Os ministros Ricardo Lewandowski e
Gilmar Mendes acompanharam Mendonça com ressalvas, no sentido de determinar que
o agravo interposto perante o STJ seja julgado na primeira sessão subsequente à
comunicação do resultado desse julgamento.
Divergência
O ministro Luiz Edson Fachin foi o único a divergir. Para ele, não cabe ao STF
criar um rol de doenças, situações limítrofes e riscos à saúde de fetos e
gestantes, "julgando ações abstratas sobre todas elas, pois, antes e acima
de tudo, a corte estabeleceu definição constitucional atinente à laicidade,
dignidade humana, autodeterminação e saúde das mulheres no país".
"Com esteio nesses fundamentos e
nas circunstâncias fáticas especiais aqui delineadas, ao analisar a ratio
decidendi da ADPF nº 54, considero que esta alberga a pretensão
da parte impetrante e que tutela, in casu, a interrupção
terapêutica da gestação, necessária para que seja resguardada a vida e a
dignidade da paciente."
Por fim, Fachin destacou que, no caso
em análise, a vida da gestante corre risco em face das barreiras processuais.
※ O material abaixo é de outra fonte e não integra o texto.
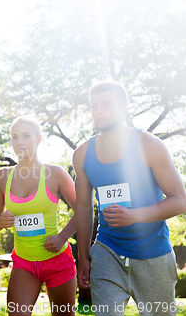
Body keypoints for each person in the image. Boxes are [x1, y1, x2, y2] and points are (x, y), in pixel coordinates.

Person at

"Registro, por derradeiro, que a
paciente procurou o sistema de Justiça não apenas pela inviabilidade da vida
extrauterina do feto que carrega, mas, sobretudo para que, em exercício de
defesa da sua própria vida, ora sob grave risco, não venha sofrer criminalização,
persecução penal e dificuldades para obter assistência médica. A preponderância
de questões e barreiras processuais, nesse cenário, possui carga
simbólica capaz de gerar uma segunda vitimização de quem, pelas próprias
circunstâncias, acha-se em profunda vulnerabilidade e sofrimento."